Сейчас особенно трудно понять: ничего не будет прежним. Вся эта весна, это тепло, на которое уже не надеялись, эти распахнутые куртки. Почки будто слышно как лопаются, будто все дерево в каждую стучится и пульсирует. Поставляет соки. У природы они есть. А нам негде взять.
Ходишь рядом и понимаешь: эти соки текут параллельно и мимо, остается любоваться, не пропускать через себя - не потекут. Живем под собою не чуя весны.

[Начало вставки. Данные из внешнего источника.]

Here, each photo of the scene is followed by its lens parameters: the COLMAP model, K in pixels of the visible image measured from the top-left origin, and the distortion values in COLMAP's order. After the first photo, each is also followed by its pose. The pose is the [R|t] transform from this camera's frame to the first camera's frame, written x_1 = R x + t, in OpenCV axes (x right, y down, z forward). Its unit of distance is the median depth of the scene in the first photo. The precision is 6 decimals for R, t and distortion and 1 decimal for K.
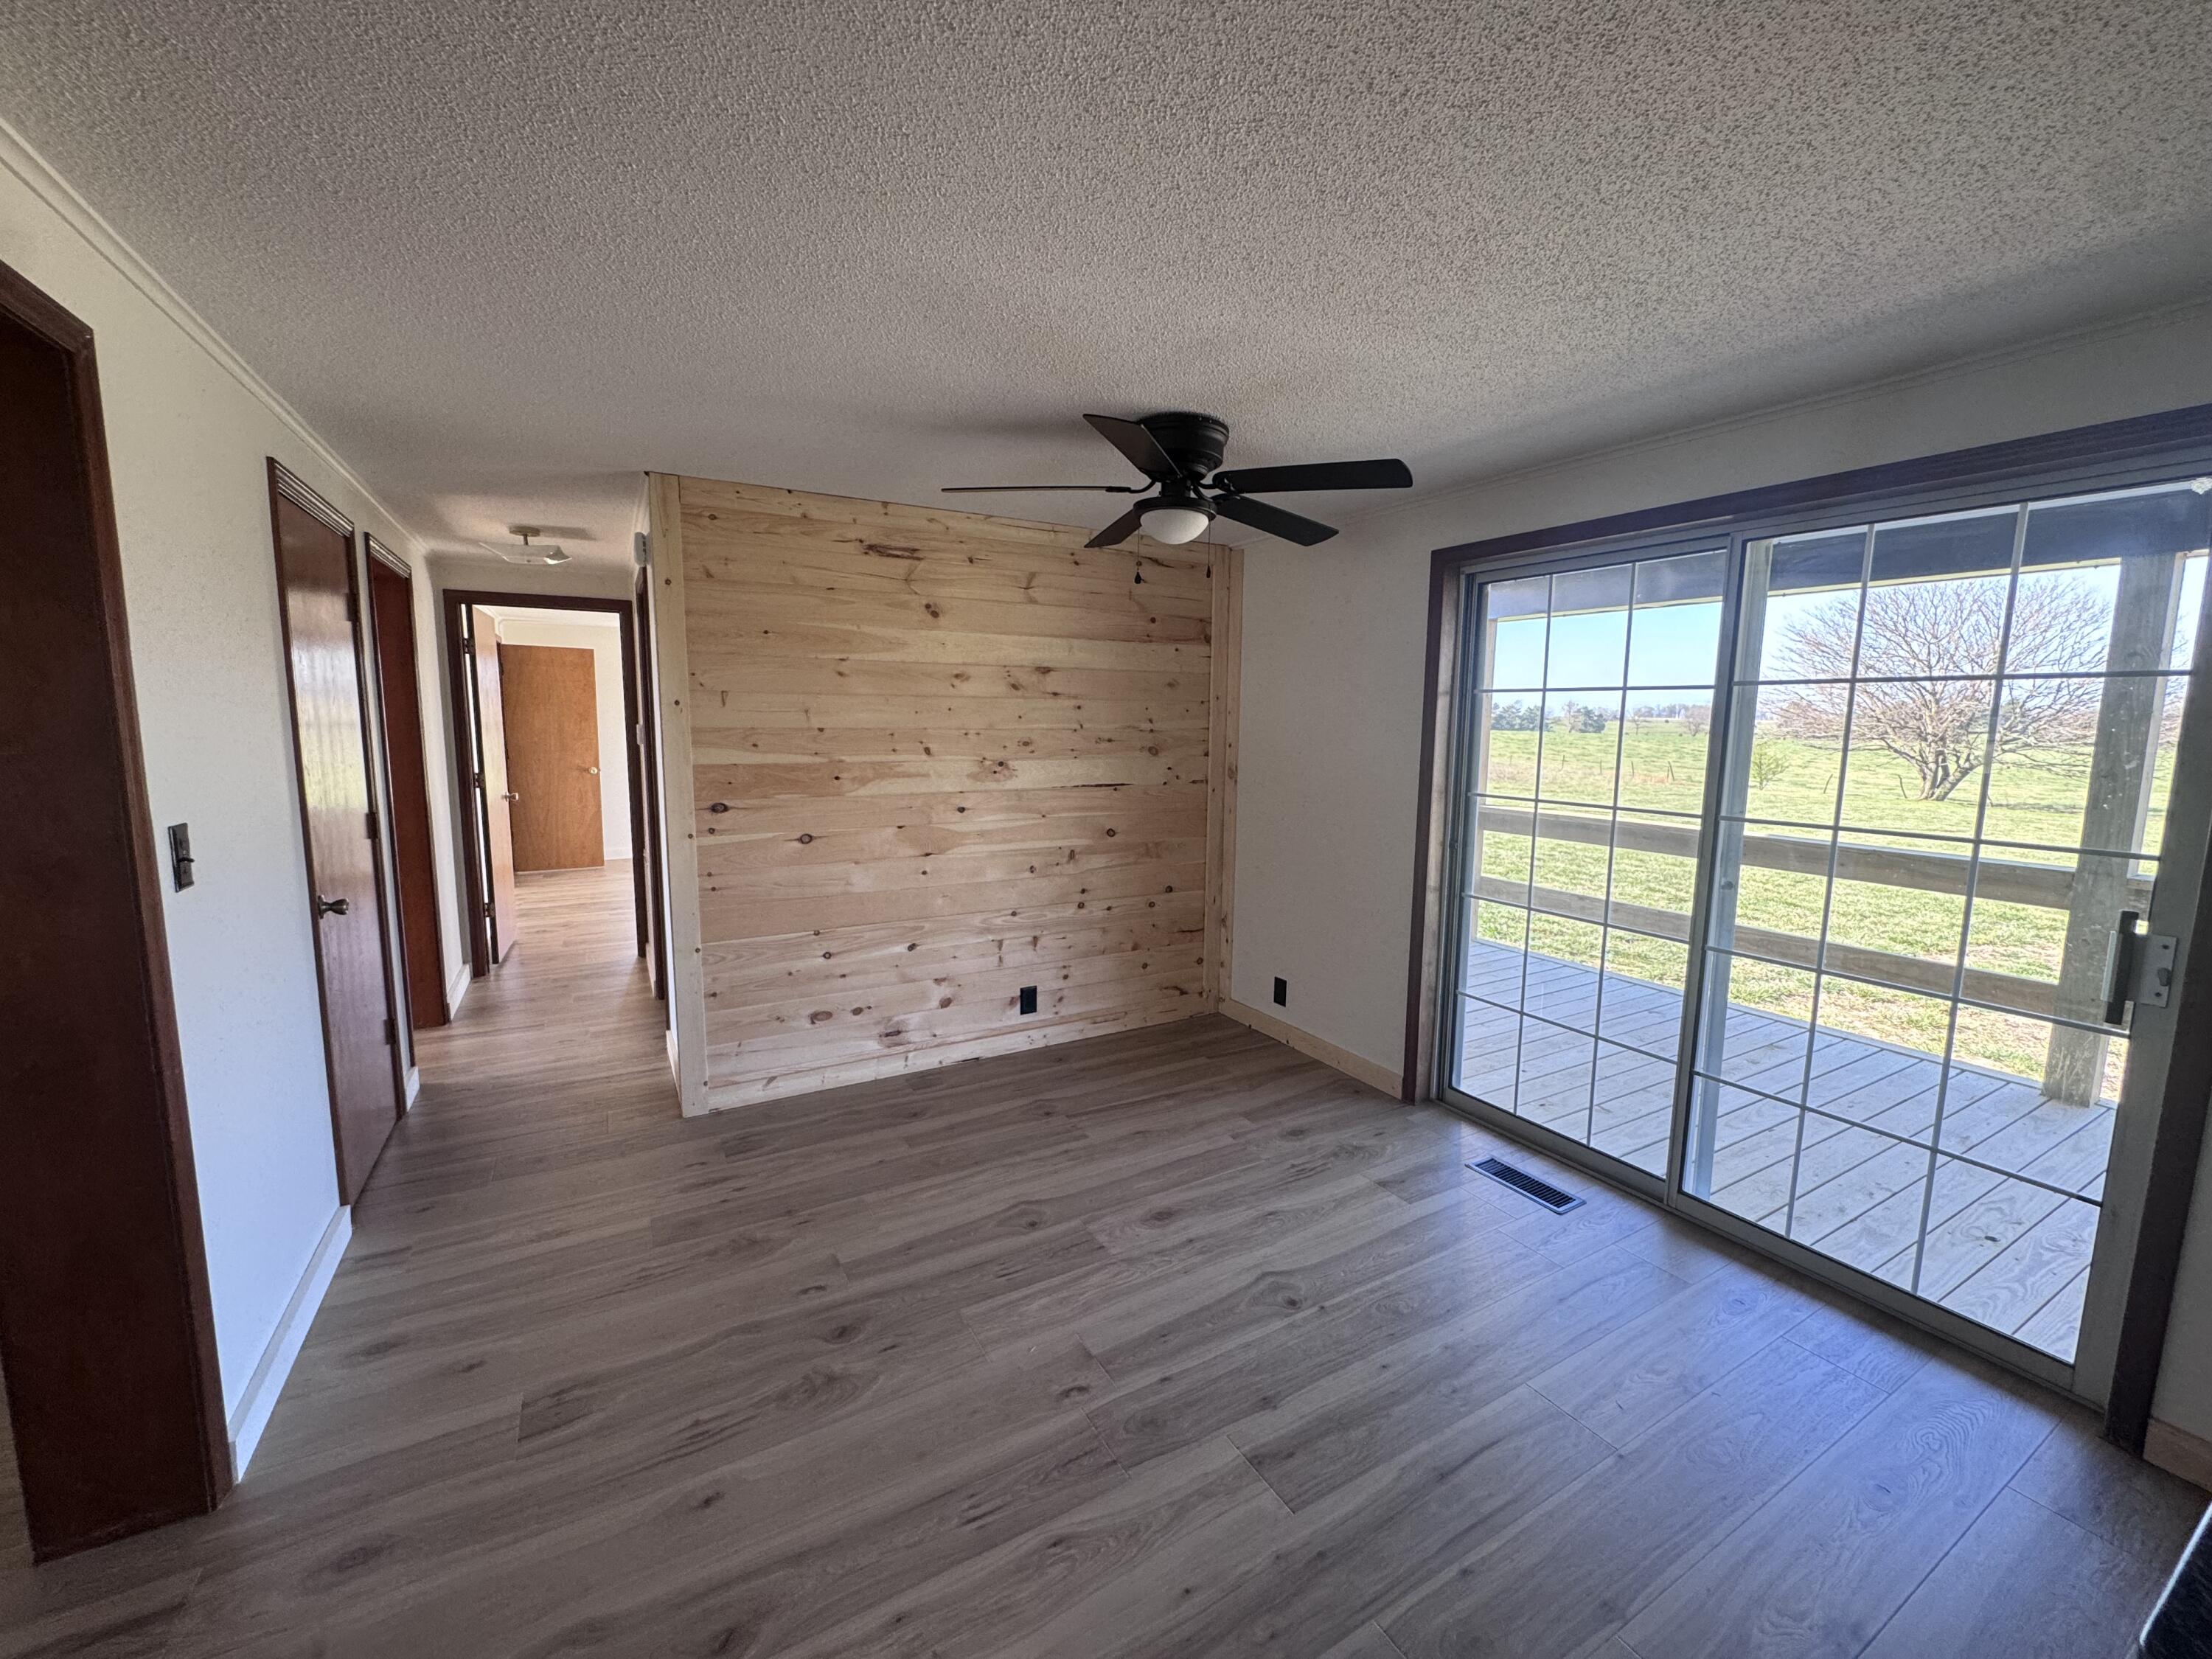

Иногда так наглядно, что Москва стоит на холмах. Выходишь из метро, а вокруг много свободного неба, на все 360. Простор, как в поле. Небо розовеет в barbi-розовый, самолеты чертят на этом фоне белые стрелы, люди идут во вторник с пятничным настроением, деревья тоже ожили.

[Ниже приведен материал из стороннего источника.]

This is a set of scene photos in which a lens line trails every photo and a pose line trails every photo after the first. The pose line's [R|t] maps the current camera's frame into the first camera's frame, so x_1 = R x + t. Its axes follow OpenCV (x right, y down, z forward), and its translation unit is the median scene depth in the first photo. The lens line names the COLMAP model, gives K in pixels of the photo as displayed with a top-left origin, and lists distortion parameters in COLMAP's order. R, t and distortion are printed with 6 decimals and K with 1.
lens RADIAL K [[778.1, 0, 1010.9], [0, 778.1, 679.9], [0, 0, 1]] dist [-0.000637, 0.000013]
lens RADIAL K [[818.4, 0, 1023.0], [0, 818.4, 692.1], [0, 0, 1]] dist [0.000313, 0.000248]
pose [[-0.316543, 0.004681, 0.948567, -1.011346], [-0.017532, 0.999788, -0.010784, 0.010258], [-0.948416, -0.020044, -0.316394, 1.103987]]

Похоже на все хорошо. Восточное кафе битком и в машину доставки грузят ящик с маринованным шашлыком. Женщина в очках, сплошь усыпанных стразами, говорит в телефон: я купила печенку.
Опять диссонанс, какое-то несоответствие.
Откуда-то летят две толстые утки и чайка. В Москве, на Кожуховской. Все это странно и мимо, как те соки, как те почки. Неуместно, не радует. Хотя и просишь себя вглядеться, не отворачиваться от красоты момента.
Беру из рук улыбающегося старичка газету "Вечерняя Москва", он радуется и говорит:
- А вы красавица.
И приятно не от комплимента, а от желания сказать приятное. Если что греет, то человеческое.
Но эта тревога, что не может быть прежней жизни, что развалится привычное течение быта, смешные проблемы с надел ли Гас шапку, съел ли приготовленные с вечера оладушки или ушел голодный.
Хоть бы остаться вместе со "значимыми другими".
Тепло перебивают ледяные потоки и силы крутящиеся рядом, не чувствую - центробежные или центростремительные. Втягивающие или выталкивающие.